Exercise:
Return only the lines below starting at the line containing "[542,313,623,326] [129,337,266,351] Cost" and ending at the line containing "[424,130,478,144] Above ->", both included, exactly as they are and with no pictures.

Supplied material:
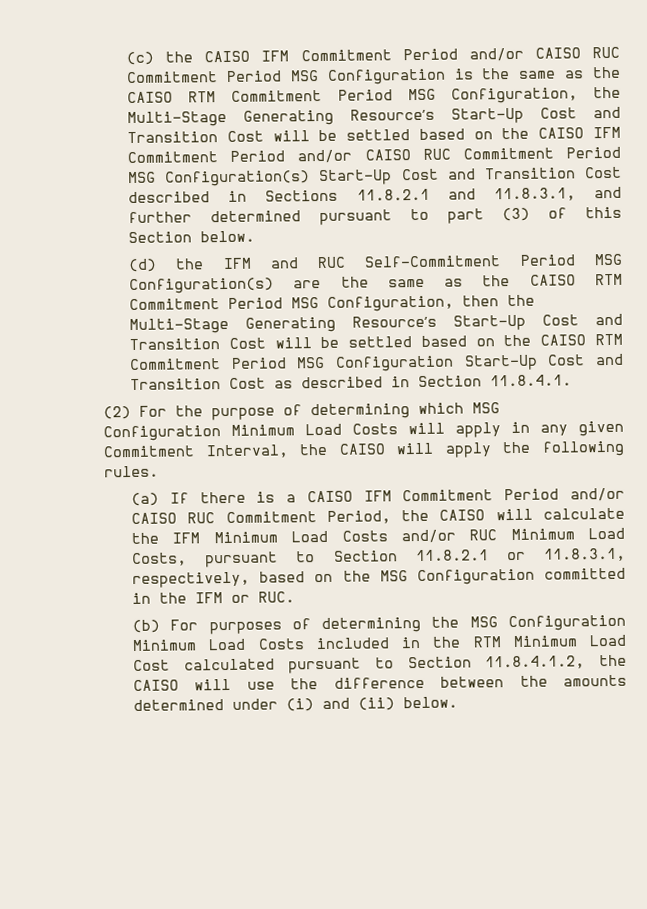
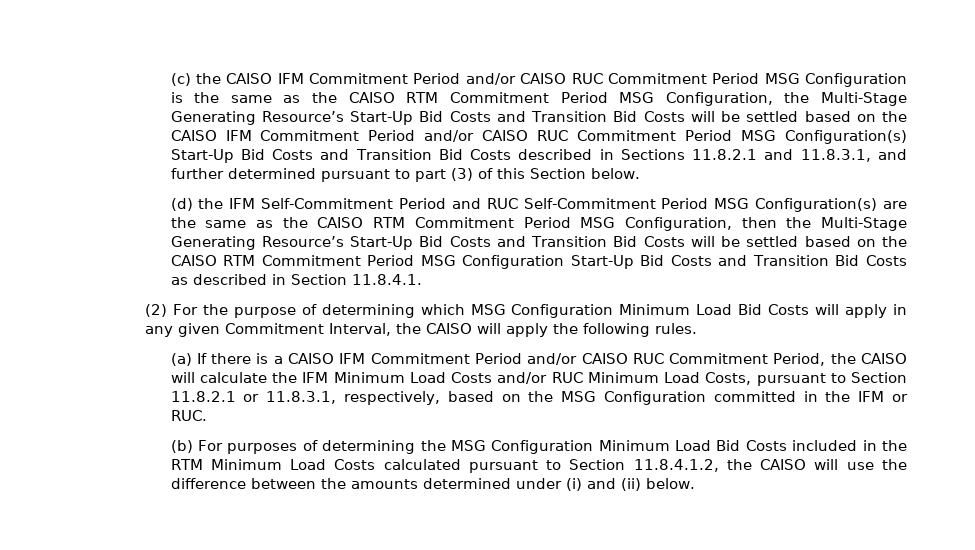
[540,106,621,119] [127,130,264,144] Cost and Transition Cost -> [419,111,685,122] Bid Costs and Transition Bid Costs
[401,166,623,181] Cost and Transition Cost -> [240,149,512,160] Bid Costs and Transition Bid Costs
(252, 263) none -> [261,198,447,209] Self-Commitment Period
[542,313,623,326] [129,337,266,351] Cost and Transition Cost -> [419,236,685,247] Bid Costs and Transition Bid Costs
[547,353,625,366] [130,377,267,391] Cost and Transition Cost -> [640,255,908,266] Bid Costs and Transition Bid Costs
(343, 429) none -> [738,304,763,315] Bid
(247, 644) none -> [716,440,741,451] Bid
[133,659,171,672] Cost -> [334,459,376,470] Costs

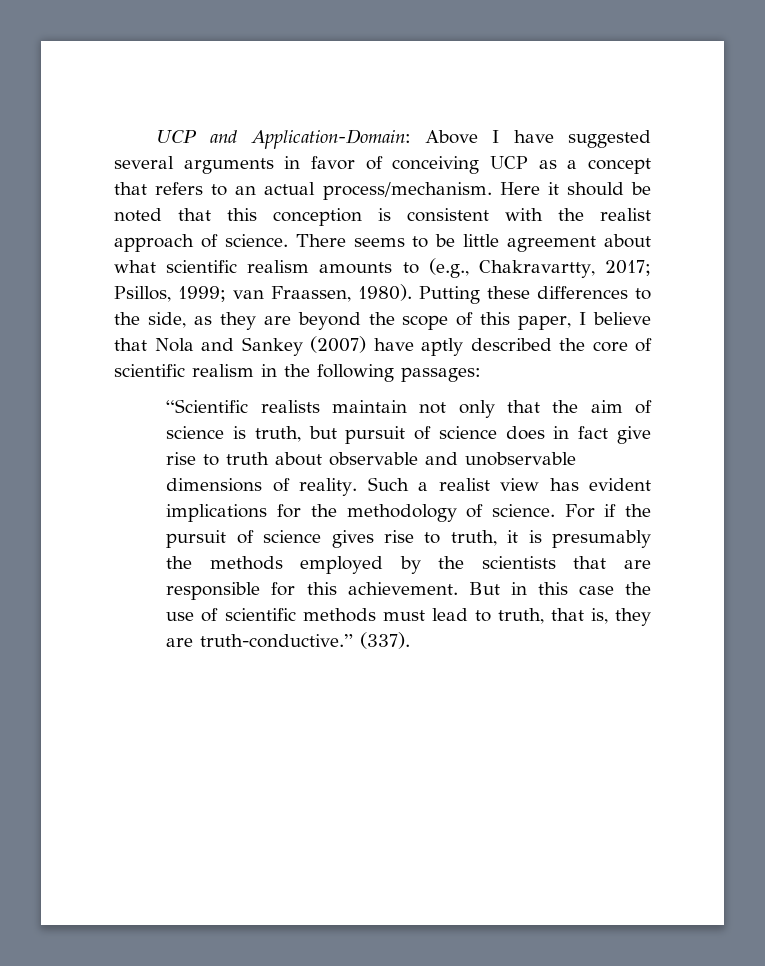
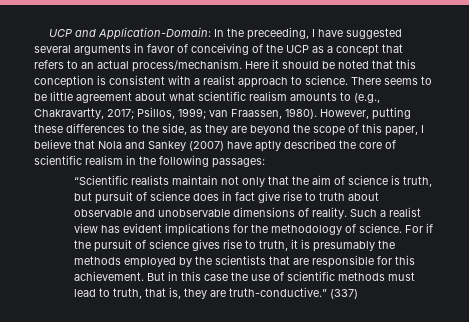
[424,130,478,144] Above -> [214,27,310,40] In the preceeding,
(480, 165) none -> [252,44,283,53] of the
[558,208,584,221] the -> [194,78,200,85] a
[200,234,218,248] of -> [291,76,302,85] to
[419,286,480,304] Putting -> [320,107,411,120] However, putting
[360,632,411,649] (337). -> [329,289,358,299] (337)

Written reply:
[542,313,623,326] [129,337,266,351] Cost and Transition Cost -> [419,236,685,247] Bid Costs and Transition Bid Costs
[547,353,625,366] [130,377,267,391] Cost and Transition Cost -> [640,255,908,266] Bid Costs and Transition Bid Costs
(343, 429) none -> [738,304,763,315] Bid
(247, 644) none -> [716,440,741,451] Bid
[133,659,171,672] Cost -> [334,459,376,470] Costs

[424,130,478,144] Above -> [214,27,310,40] In the preceeding,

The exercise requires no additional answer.